Oliver: I don't know. All this trouble has made me think, I don't know what love really is. I don't know even whether I'm in love with Irena.
Alice: I know what love is. It's understanding. It's you and me and let the rest of the world go by. It's just the two of us living our lives together, happily and proudly. No self-torture and no doubt. It's enduring and it's everlasting. Nothing can change it. Nothing can change us, Ollie. That's what I think love is.
Oliver: Well, that's not the way I feel about Irena. It's a different feeling. I'm drawn to her. There's a warmth from her that pulls at me. I have to watch her when she's in the room. I have to touch her when she's near. But I don't really know her. In many ways, we're strangers.
Alice: You and I - (she grasps his hand) - we'll never be strangers.

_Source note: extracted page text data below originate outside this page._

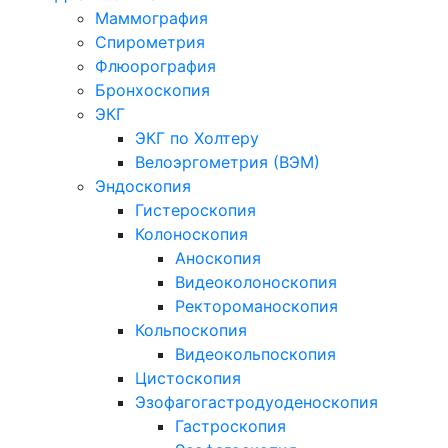
Маммография
Спирометрия
Флюорография
Бронхоскопия
ЭКГ
ЭКГ по Холтеру
Велоэргометрия (ВЭМ)
Эндоскопия
Гистероскопия
Колоноскопия
Аноскопия
Видеоколоноскопия
Ректороманоскопия
Кольпоскопия
Видеокольпоскопия
Цистоскопия
Эзофагогастродуоденоскопия
Гастроскопия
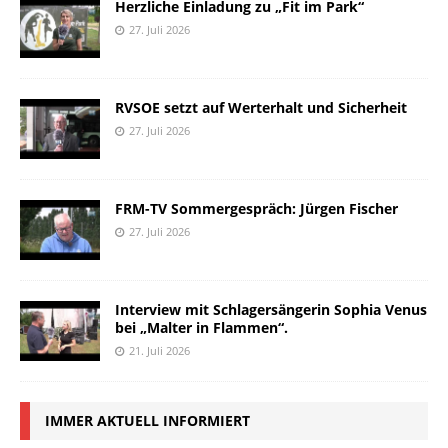
Herzliche Einladung zu „Fit im Park“
27. Juli 2026
RVSOE setzt auf Werterhalt und Sicherheit
27. Juli 2026
FRM-TV Sommergespräch: Jürgen Fischer
27. Juli 2026
Interview mit Schlagersängerin Sophia Venus
bei „Malter in Flammen“.
21. Juli 2026
IMMER AKTUELL INFORMIERT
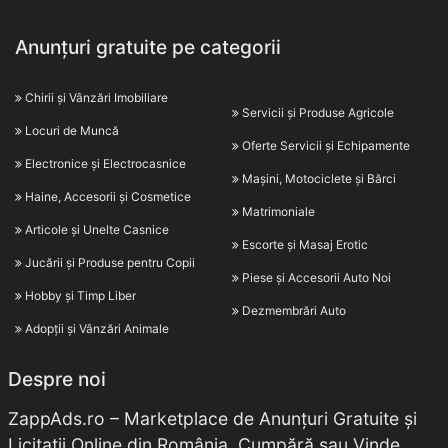
Anunțuri gratuite pe categorii
Chirii și Vânzări Imobiliare
Servicii și Produse Agricole
Locuri de Muncă
Oferte Servicii și Echipamente
Electronice și Electrocasnice
Mașini, Motociclete și Bărci
Haine, Accesorii și Cosmetice
Matrimoniale
Articole și Unelte Casnice
Escorte și Masaj Erotic
Jucării și Produse pentru Copii
Piese și Accesorii Auto Noi
Hobby și Timp Liber
Dezmembrări Auto
Adopții și Vânzări Animale
Despre noi
ZappAds.ro – Marketplace de Anunțuri Gratuite și
Licitații Online din România. Cumpără sau Vinde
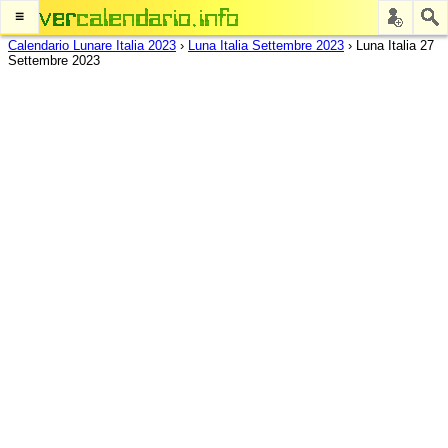
≡
Calendario Lunare Italia 2023
›
Luna Italia Settembre 2023
›
Luna Italia 27
Settembre 2023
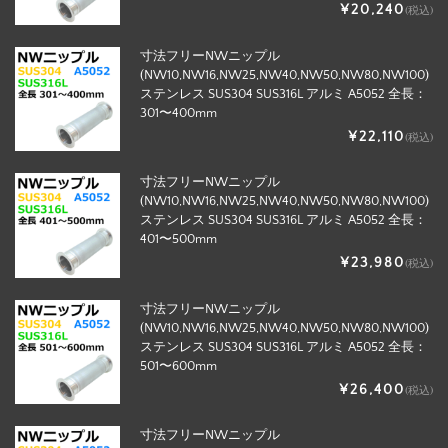
¥20,240
(税込)
寸法フリーNWニップル
(NW10,NW16,NW25,NW40,NW50,NW80,NW100)
ステンレス SUS304 SUS316L アルミ A5052 全長：
301〜400mm
¥22,110
(税込)
寸法フリーNWニップル
(NW10,NW16,NW25,NW40,NW50,NW80,NW100)
ステンレス SUS304 SUS316L アルミ A5052 全長：
401〜500mm
¥23,980
(税込)
寸法フリーNWニップル
(NW10,NW16,NW25,NW40,NW50,NW80,NW100)
ステンレス SUS304 SUS316L アルミ A5052 全長：
501〜600mm
¥26,400
(税込)
寸法フリーNWニップル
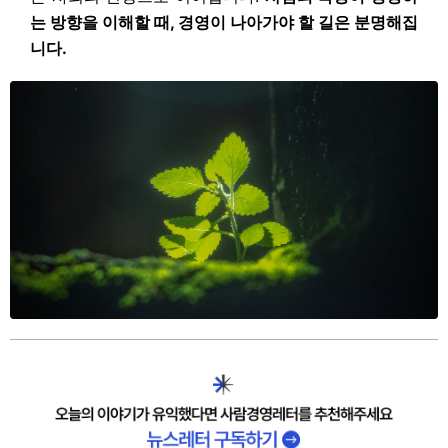
는 방향을 이해할 때, 경영이 나아가야 할 길은 분명해집
니다.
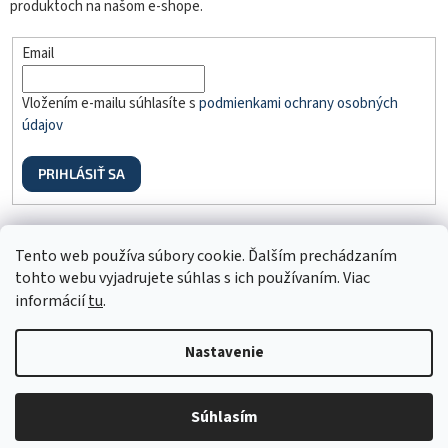
produktoch na našom e-shope.
Email
Vložením e-mailu súhlasíte s
podmienkami ochrany osobných
údajov
PRIHLÁSIŤ SA
Odstúpenie od zmluvy
Tento web používa súbory cookie. Ďalším prechádzaním
tohto webu vyjadrujete súhlas s ich používaním. Viac
informácií
tu
.
Nastavenie
Vytvoril Shoptet
Copyright 2026
MDmoda.sk
. Všetky práva vyhradené.
Súhlasím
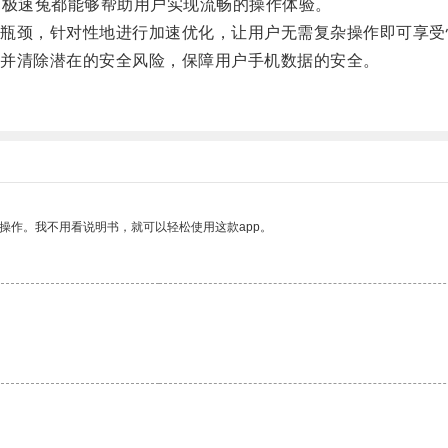
极速兔都能够帮助用户实现流畅的操作体验。
颈，针对性地进行加速优化，让用户无需复杂操作即可享受
并清除潜在的安全风险，保障用户手机数据的安全。
操作。我不用看说明书，就可以轻松使用这款app。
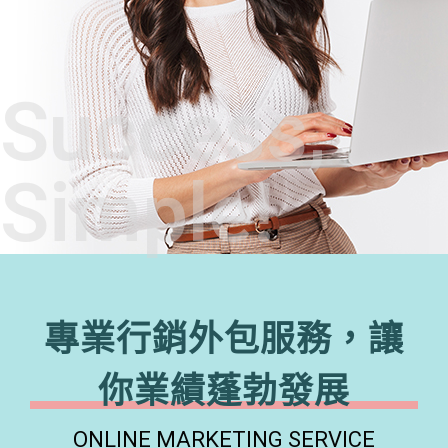
Success,
Simple!
專業行銷外包服務，讓
你業績蓬勃發展
ONLINE MARKETING SERVICE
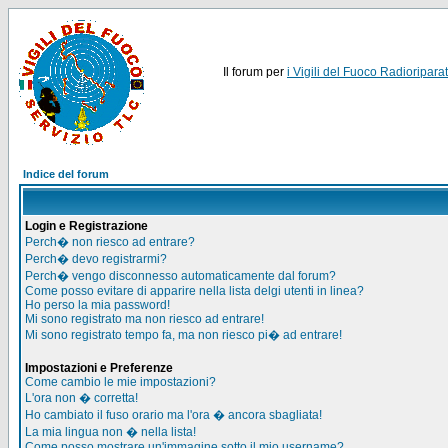
Il forum per
i Vigili del Fuoco Radioriparat
Indice del forum
Login e Registrazione
Perch� non riesco ad entrare?
Perch� devo registrarmi?
Perch� vengo disconnesso automaticamente dal forum?
Come posso evitare di apparire nella lista delgi utenti in linea?
Ho perso la mia password!
Mi sono registrato ma non riesco ad entrare!
Mi sono registrato tempo fa, ma non riesco pi� ad entrare!
Impostazioni e Preferenze
Come cambio le mie impostazioni?
L'ora non � corretta!
Ho cambiato il fuso orario ma l'ora � ancora sbagliata!
La mia lingua non � nella lista!
Come posso mostrare un'immagine sotto il mio username?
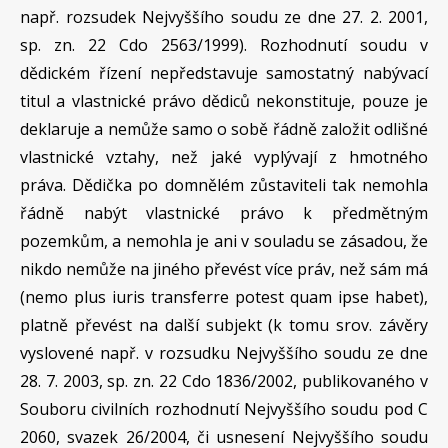
např. rozsudek Nejvyššího soudu ze dne 27. 2. 2001,
sp. zn. 22 Cdo 2563/1999). Rozhodnutí soudu v
dědickém řízení nepředstavuje samostatný nabývací
titul a vlastnické právo dědiců nekonstituje, pouze je
deklaruje a nemůže samo o sobě řádně založit odlišné
vlastnické vztahy, než jaké vyplývají z hmotného
práva. Dědička po domnělém zůstaviteli tak nemohla
řádně nabýt vlastnické právo k předmětným
pozemkům, a nemohla je ani v souladu se zásadou, že
nikdo nemůže na jiného převést více práv, než sám má
(nemo plus iuris transferre potest quam ipse habet),
platně převést na další subjekt (k tomu srov. závěry
vyslovené např. v rozsudku Nejvyššího soudu ze dne
28. 7. 2003, sp. zn. 22 Cdo 1836/2002, publikovaného v
Souboru civilních rozhodnutí Nejvyššího soudu pod C
2060, svazek 26/2004, či usnesení Nejvyššího soudu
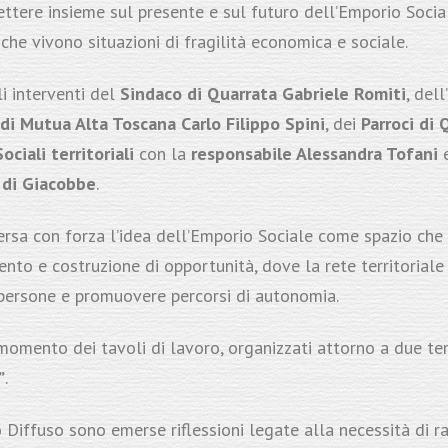
ettere insieme sul presente e sul futuro dell’Emporio Social
che vivono situazioni di fragilità economica e sociale.
li interventi del
Sindaco di Quarrata Gabriele Romiti
, dell’
di Mutua Alta Toscana Carlo Filippo Spini
, dei
Parroci di
ociali territoriali
con la
responsabile Alessandra Tofani
o di Giacobbe
.
sa con forza l’idea dell’Emporio Sociale come spazio che v
to e costruzione di opportunità, dove la rete territorial
persone e promuovere percorsi di autonomia.
 momento dei tavoli di lavoro, organizzati attorno a due te
”
.
Diffuso sono emerse riflessioni legate alla necessità di r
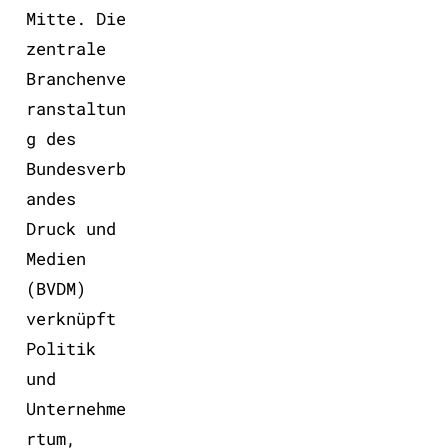
Mitte. Die
zentrale
Branchenve
ranstaltun
g des
Bundesverb
andes
Druck und
Medien
(BVDM)
verknüpft
Politik
und
Unternehme
rtum,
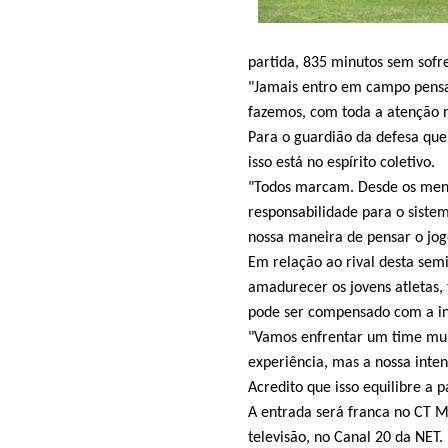
partida, 835 minutos sem sofre
"Jamais entro em campo pensa
fazemos, com toda a atenção no
Para o guardião da defesa que
isso está no espírito coletivo.
"Todos marcam. Desde os menin
responsabilidade para o sist
nossa maneira de pensar o jogo
Em relação ao rival desta semi
amadurecer os jovens atletas,
pode ser compensado com a in
"Vamos enfrentar um time muit
experiência, mas a nossa inten
Acredito que isso equilibre a p
A entrada será franca no CT 
televisão, no Canal 20 da NET.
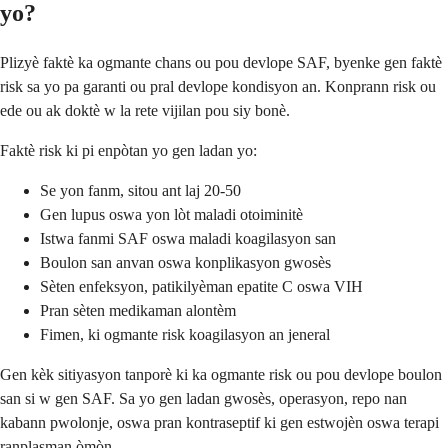
yo?
Plizyè faktè ka ogmante chans ou pou devlope SAF, byenke gen faktè
risk sa yo pa garanti ou pral devlope kondisyon an. Konprann risk ou
ede ou ak doktè w la rete vijilan pou siy bonè.
Faktè risk ki pi enpòtan yo gen ladan yo:
Se yon fanm, sitou ant laj 20-50
Gen lupus oswa yon lòt maladi otoiminitè
Istwa fanmi SAF oswa maladi koagilasyon san
Boulon san anvan oswa konplikasyon gwosès
Sèten enfeksyon, patikilyèman epatite C oswa VIH
Pran sèten medikaman alontèm
Fimen, ki ogmante risk koagilasyon an jeneral
Gen kèk sitiyasyon tanporè ki ka ogmante risk ou pou devlope boulon
san si w gen SAF. Sa yo gen ladan gwosès, operasyon, repo nan
kabann pwolonje, oswa pran kontraseptif ki gen estwojèn oswa terapi
ranplasman òmòn.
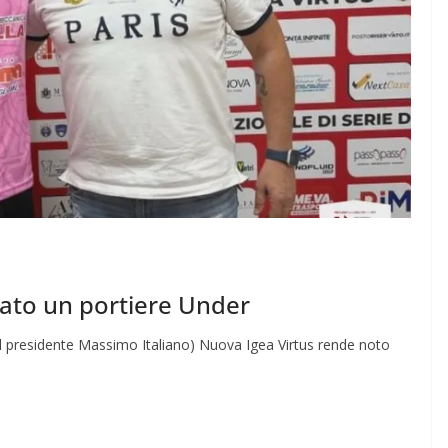
erato un portiere Under
e il presidente Massimo Italiano) Nuova Igea Virtus rende noto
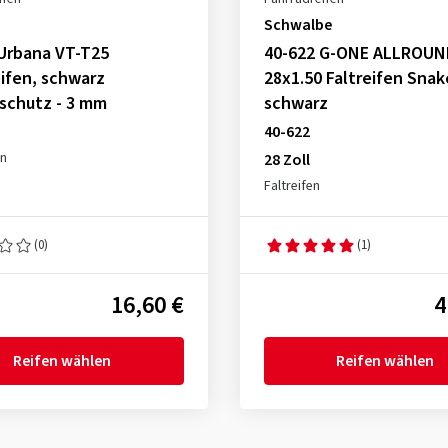
Schwalbe
Urbana VT-T25
40-622 G-ONE ALLROUN
ifen, schwarz
28x1.50 Faltreifen Snak
schutz - 3 mm
schwarz
40-622
en
28 Zoll
Faltreifen
(0)
(1)
16,60 €
4
Reifen wählen
Reifen wählen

Back at the zoo, Irena realizes that the zoo attendant has forgetfully left his key in the cage's lock - and she thoughtfully returns it to him, but he isn't very worried: "Nobody'd want to steal one of them critters." Dr. Judd, who has predicted where she might loiter ("You told me many things") and observed (unseen) the key incident, steps forward and compliments Irena: "You resist temptation admirably." He explains further why she might have wanted to keep the key - for suicidal intentions [a foreshadowing of the film's climax]:

There is in some cases a psychic need to loose evil upon the world, and all of us carry within us a desire for death. You fear the panther, yet you're drawn to him, again and again. Couldn't you turn to him as an instrument of death?

He is concerned that she has been avoiding other appointments. She explains that his insistence upon ascribing her fears to her mental state are inadequate, because the roots of her problems rest in her inner soul:

Irena: I don't feel you can help me. You're very wise, you know a great deal, yet when you speak of the soul, you mean the mind, and it is not my mind that is troubled.
Dr. Judd: What a clever girl, all the psychologists have tried for years to find that subtle difference between mind and soul - and you've found it.
Irena: It does seem presumptuous of me, doesn't it? Goodbye, doctor.